One day, I was investigating a problem reported by the support team that sometimes a page was not being rendered correctly, showing an unexpected error.
This page gets the data from an API of another application and it seemed this API was having some problem.
First, I tried to see the most recent API errors on Sentry which is the error monitoring tool that we use and I couldn’t find anything relevant.
We also use Newrelic, which provides a lot of information about the errors and I couldn’t find anything too.
Then I impersonated into a customer account where I could reproduce the error.
I noticed the request was taking too much to complete, so it seemed a timeout in somewhere, but I was curious why I wasn’t finding errors related to it in the API’s Sentry page.

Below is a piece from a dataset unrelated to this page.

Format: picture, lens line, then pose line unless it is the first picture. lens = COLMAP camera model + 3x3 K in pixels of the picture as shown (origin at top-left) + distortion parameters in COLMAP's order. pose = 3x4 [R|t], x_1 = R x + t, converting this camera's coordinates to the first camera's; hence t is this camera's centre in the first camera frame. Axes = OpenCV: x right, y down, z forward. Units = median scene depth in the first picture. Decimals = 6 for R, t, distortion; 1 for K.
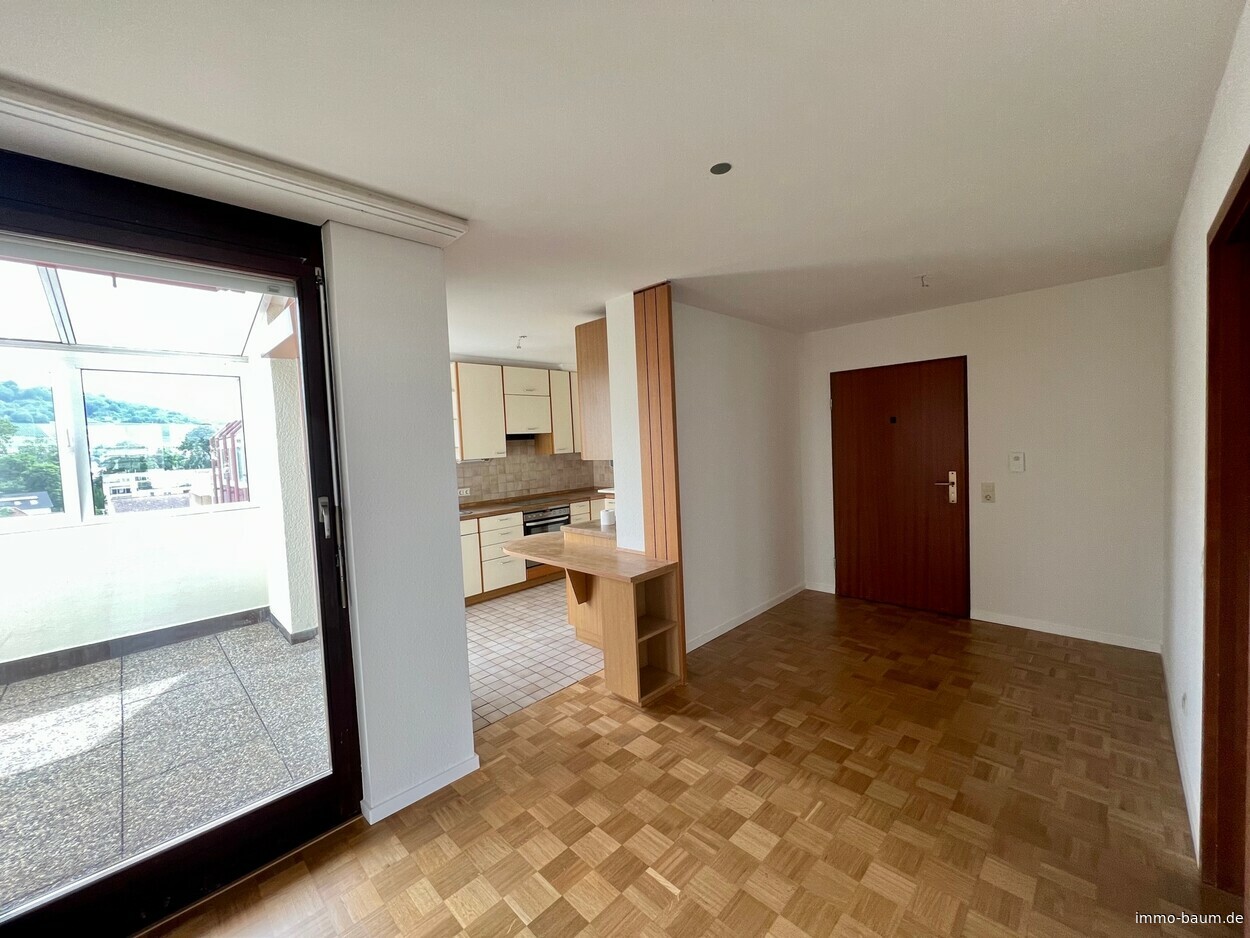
lens RADIAL K [[498.6, 0, 623.6], [0, 498.6, 463.6], [0, 0, 1]] dist [-0.000287, 0.000723]
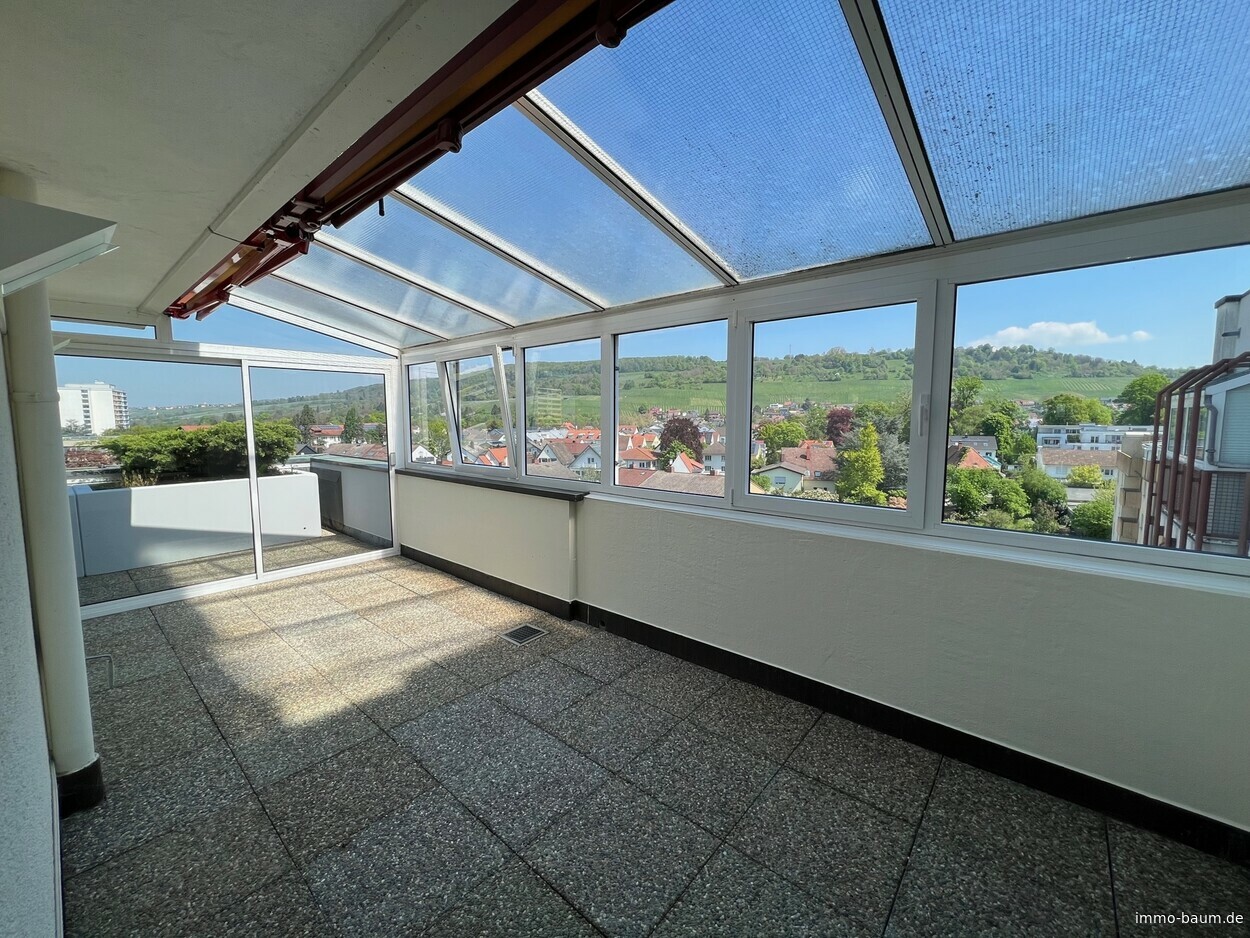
lens RADIAL K [[498.6, 0, 623.6], [0, 498.6, 463.6], [0, 0, 1]] dist [-0.000287, 0.000723]
pose [[0.068135, 0.138667, -0.987992, -0.242013], [-0.046418, 0.989662, 0.135700, -0.018721], [0.996596, 0.036615, 0.073867, 0.280582]]
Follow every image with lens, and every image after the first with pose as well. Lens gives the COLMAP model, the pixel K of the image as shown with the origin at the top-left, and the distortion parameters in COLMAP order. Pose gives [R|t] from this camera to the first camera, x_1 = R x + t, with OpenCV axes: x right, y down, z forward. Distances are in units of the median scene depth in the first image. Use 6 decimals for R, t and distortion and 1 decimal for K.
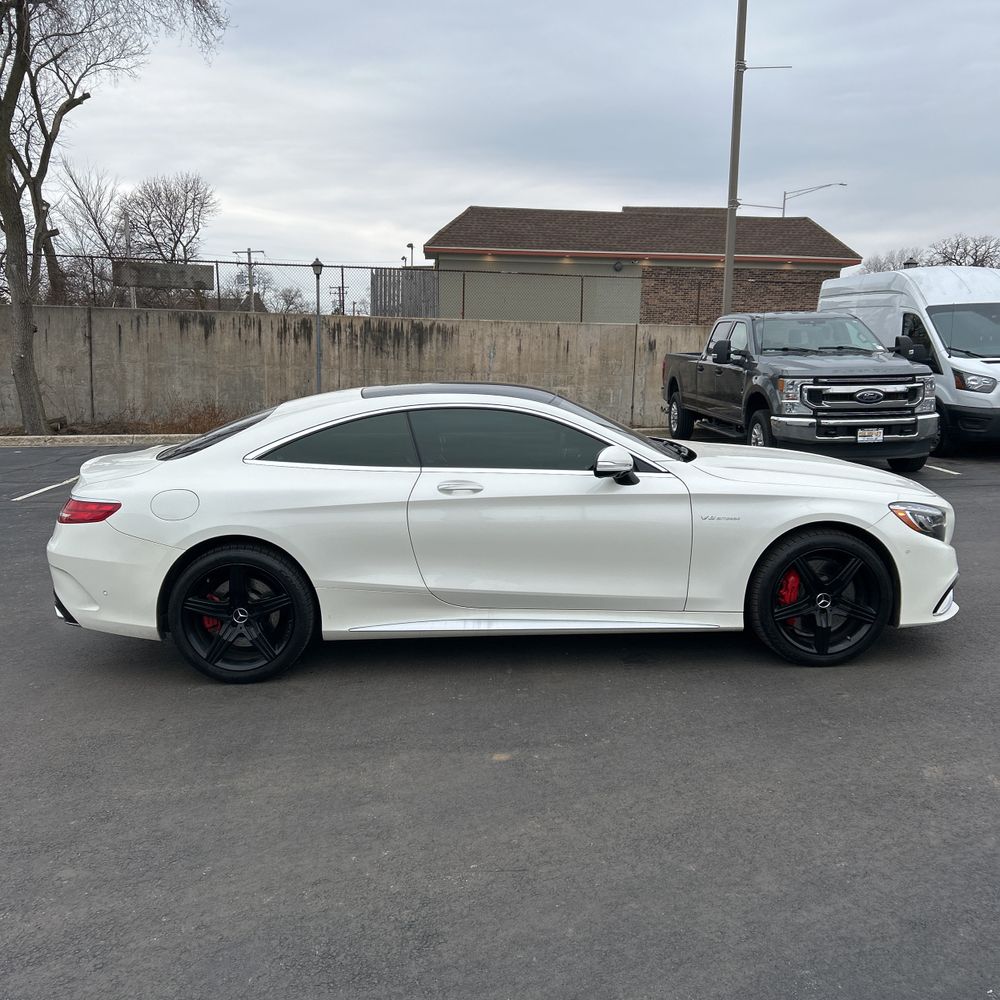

I remembered that Nginx has its access and error logs, so I looked to see what was going on.
When I opened the error log, I could find all the errors that I was searching for!
... 2020/01/30 14:05:24 : upstream timed out (110: Connection timed out) while reading response header from upstream, client: 10.32.32.248, server: ~^app-name\..*\.company\.com\.br$, request: "POST /some_route/0000000066410219 HTTP/1.1", upstream: "http://unix:/var/www/app-name/tmp/sockets/app-name.sock/some_route/0000000066410219" 2020/01/30 14:05:27 : upstream timed out (110: Connection timed out) while reading response header from upstream, client: 10.32.32.249, server: ~^app-name\..*\.company\.com\.br$, request: "POST /some_route/0000000066410862 HTTP/1.1", upstream: "http://unix:/var/www/app-name/tmp/sockets/app-name.sock/some_route/0000000066410862" ...

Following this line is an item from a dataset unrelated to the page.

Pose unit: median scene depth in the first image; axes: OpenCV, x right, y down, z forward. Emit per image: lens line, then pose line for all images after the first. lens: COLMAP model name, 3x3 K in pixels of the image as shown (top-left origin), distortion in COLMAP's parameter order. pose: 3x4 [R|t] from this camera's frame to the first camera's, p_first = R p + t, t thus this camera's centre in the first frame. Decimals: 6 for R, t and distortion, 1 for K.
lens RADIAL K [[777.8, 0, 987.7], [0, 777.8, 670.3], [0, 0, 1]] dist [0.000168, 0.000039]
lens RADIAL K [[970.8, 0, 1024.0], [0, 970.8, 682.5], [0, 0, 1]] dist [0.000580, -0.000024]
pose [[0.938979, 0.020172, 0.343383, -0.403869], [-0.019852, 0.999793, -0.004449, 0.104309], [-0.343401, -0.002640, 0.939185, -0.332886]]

Then I understood the problem! The request to Puma was timing out on Nginx, but it wasn’t an error on the application and this is why I couldn’t find anything on Sentry!
In the next days, we worked to improve/limit the API’s response time (the problem was in another API which was slow and we chose to set a smaller timeout for it) and I after the deploy it, I started to check the error logs every day to see if it had improved.
But at this point, when I stopped to check the logs, we could have the same problem again and no one would notice before a customer reports the problem.
Actually we didn’t have time to improve it and we are in the same situation until today.
I chose to write this post to:
- expose the problem
- get feedback on how the people deal with these problems
I have an idea of how improving the observability, which is to measure the response time on the API and report the failure to Sentry if it is longer than the expected.
I would prefer to send it to Sentry because it sends us a notification of every new error that is happening on the application, and I’m used to reading these emails to see if there is something new going on.
So my tip is to check the Nginx logs, it can give us some important information!